A BYD anunciou uma reestruturação global que inclui a demissão de cerca de 100 mil funcionários na China, equivalente a aproximadamente 10% da sua força de trabalho. Ao mesmo tempo, a empresa acelera contratações e investimentos na Europa e no Brasil, buscando ampliar operações internacionais.
Os cortes aparecem como ajuste operacional após a primeira queda de lucro em quatro anos, com lucro líquido recuando cerca de 19% em 2025. A empresa cita pressão de preços no mercado chinês e menor demanda por veículos eletrificados no país.

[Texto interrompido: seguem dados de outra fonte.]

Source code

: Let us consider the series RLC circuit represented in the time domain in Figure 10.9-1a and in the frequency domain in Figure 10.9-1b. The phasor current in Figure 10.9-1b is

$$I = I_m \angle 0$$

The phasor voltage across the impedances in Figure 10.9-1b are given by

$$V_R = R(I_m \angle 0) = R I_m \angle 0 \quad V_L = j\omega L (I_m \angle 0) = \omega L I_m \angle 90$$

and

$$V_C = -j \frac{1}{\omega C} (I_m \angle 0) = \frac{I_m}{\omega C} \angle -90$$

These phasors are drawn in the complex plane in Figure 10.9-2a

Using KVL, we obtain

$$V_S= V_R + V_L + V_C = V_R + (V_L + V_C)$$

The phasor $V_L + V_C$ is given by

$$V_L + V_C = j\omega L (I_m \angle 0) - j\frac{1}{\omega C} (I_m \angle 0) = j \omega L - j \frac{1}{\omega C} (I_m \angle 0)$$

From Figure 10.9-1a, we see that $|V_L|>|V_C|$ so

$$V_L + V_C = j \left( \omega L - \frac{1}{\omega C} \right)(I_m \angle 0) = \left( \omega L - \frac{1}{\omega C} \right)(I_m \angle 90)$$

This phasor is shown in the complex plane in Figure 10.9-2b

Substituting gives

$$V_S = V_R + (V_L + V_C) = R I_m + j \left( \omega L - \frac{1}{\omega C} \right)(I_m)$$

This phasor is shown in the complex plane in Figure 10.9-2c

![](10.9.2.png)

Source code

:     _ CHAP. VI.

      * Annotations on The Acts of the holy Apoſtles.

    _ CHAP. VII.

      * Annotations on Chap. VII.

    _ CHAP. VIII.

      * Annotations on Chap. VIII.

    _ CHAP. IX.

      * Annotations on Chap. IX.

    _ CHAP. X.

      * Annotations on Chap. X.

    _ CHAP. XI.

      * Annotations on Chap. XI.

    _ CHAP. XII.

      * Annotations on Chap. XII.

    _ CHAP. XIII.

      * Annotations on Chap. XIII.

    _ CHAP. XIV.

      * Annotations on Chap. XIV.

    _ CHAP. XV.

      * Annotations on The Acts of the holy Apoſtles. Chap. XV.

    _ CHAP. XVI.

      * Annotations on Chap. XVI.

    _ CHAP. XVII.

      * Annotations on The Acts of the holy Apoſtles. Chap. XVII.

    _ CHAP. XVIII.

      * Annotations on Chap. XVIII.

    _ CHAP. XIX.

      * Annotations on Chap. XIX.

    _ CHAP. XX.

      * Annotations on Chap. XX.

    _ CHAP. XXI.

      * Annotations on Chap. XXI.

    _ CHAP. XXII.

Apesar disso, as vendas globais da BYD cresceram, atingindo aproximadamente 4,6 milhões de veículos vendidos no ano. A companhia enfatiza eficiência e controle de custos para sustentar a expansão internacional.
Crescimento internacional
A BYD mantém meta de exportar até 1,5 milhão de veículos em 2026, reforçando a importância de mercados externos. Em 2025, a exportação superou 1 milhão de unidades, com aproximadamente 1,05 milhão enviadas para fora da China.
O Brasil assume papel central na estratégia internacional. A fábrica de Camaçari, na Bahia, já opera com montagem de veículos eletrificados e atua como hub regional de exportação. Já foram produzidos mais de 35 mil veículos desde o início das operações, com pedidos que somam cerca de 100 mil unidades para Argentina e México.
Na Hungria, a BYD finaliza a construção de uma fábrica em Szeged, com capacidade prevista de 150 mil veículos por ano. O volume produzido no Brasil já se aproxima de dezenas de milhares, ainda em fase inicial, com a maior parte da montagem de kits importados.
Brasil como mercado-chave
O Brasil se consolidou como um dos principais mercados da BYD fora da China. Em 2025, a empresa vendeu mais de 100 mil veículos no país, mantendo o ritmo de crescimento e ampliando a participação no segmento de eletrificados.